TEXTE>
*****

Si ce plan prétend répondre aux grands enjeux, il manque clairement d'une approche systémique. Prenons l'exemple de la voiture électrique : le président Emmanuel Macron répétait il y a peu de temps sa détermination à créer une filière 100 % française. De fait, le plan France 2030 prévoit d'investir pour accélérer la production de batteries et leur recyclage. Une vaste campagne de communication a été lancée autour d'une usine de batteries pour voitures électriques, à Douai. Mais parallèlement, personne ne s'est ému de la fermeture, l'an dernier, des fonderies d'aluminium qui produisaient des pièces indispensables ! On a perdu 280 emplois dans le Poitou, autant à Saint-Claude, 300 à Decazeville et on va dorénavant chercher ces pièces en Espagne et en Turquie ! Le plan France 2030 relocalise une partie de la production considérée comme intéressante, et délocalise ce qui est moins rémunérateur.
Quelle France voulons-nous pour 2030 ? S'agissant d'écologie, alors que le SGPI, derrière le Président de la République, mise tout sur les technologies de rupture, la majorité des Français considèrent que la lutte contre le changement climatique passe par une évolution de nos modes de vie plutôt que par le progrès technique ou les innovations. Hélas, la sobriété est la grande absente de ce plan.
Aucune technologie n'est, en elle-même, écologique. Tout dépend de la manière dont on l'utilise. Définir un plan d'investissement sans réfléchir aux usages qui en seront faits peut avoir de graves conséquences et laisse entrevoir de potentiels « effets rebonds ». Si on décide de doubler le nombre de voitures au prétexte qu'elles seront électriques, on porte atteinte à l'environnement !

*****

DONNÉES FOURNIES>
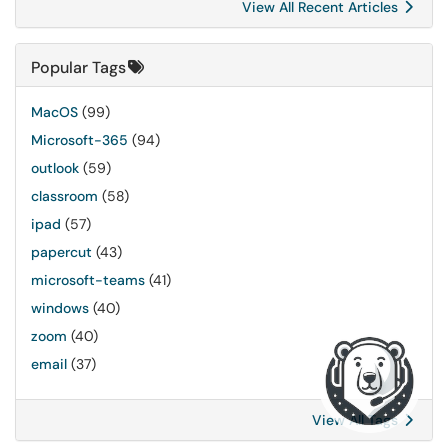
View All Recent Articles
Popular Tags
MacOS
(99)
Microsoft-365
(94)
outlook
(59)
classroom
(58)
ipad
(57)
papercut
(43)
microsoft-teams
(41)
windows
(40)
zoom
(40)
email
(37)
View All Tags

*****

CONSIGNES>
1. Citez le passage du texte sur le plan France 2030 compris entre « Aucune technologie n'est, en » et « à l'environnement ! », bornes incluses.
2. Dites si chaque affirmation concorde avec le texte sur le plan France 2030 en répondant oui ou non, et citez à l'identique les mots du texte qui tranchent. (a) La majorité des Français estiment que la lutte contre le changement climatique passe surtout par le progrès technique. (b) Les fonderies d'aluminium fermées l'an dernier produisaient des pièces indispensables. (c) Certaines technologies sont écologiques en elles-mêmes.
Les données constituent un ensemble distinct du texte.

RÉPONSES>
1.
Aucune technologie n'est, en elle-même, écologique. Tout dépend de la manière dont on l'utilise. Définir un plan d'investissement sans réfléchir aux usages qui en seront faits peut avoir de graves conséquences et laisse entrevoir de potentiels « effets rebonds ». Si on décide de doubler le nombre de voitures au prétexte qu'elles seront électriques, on porte atteinte à l'environnement !

2.
(a) Non : « la majorité des Français considèrent que la lutte contre le changement climatique passe par une évolution de nos modes de vie plutôt que par le progrès technique ou les innovations ».
(b) Oui : « la fermeture, l'an dernier, des fonderies d'aluminium qui produisaient des pièces indispensables ».
(c) Non : « Aucune technologie n'est, en elle-même, écologique. »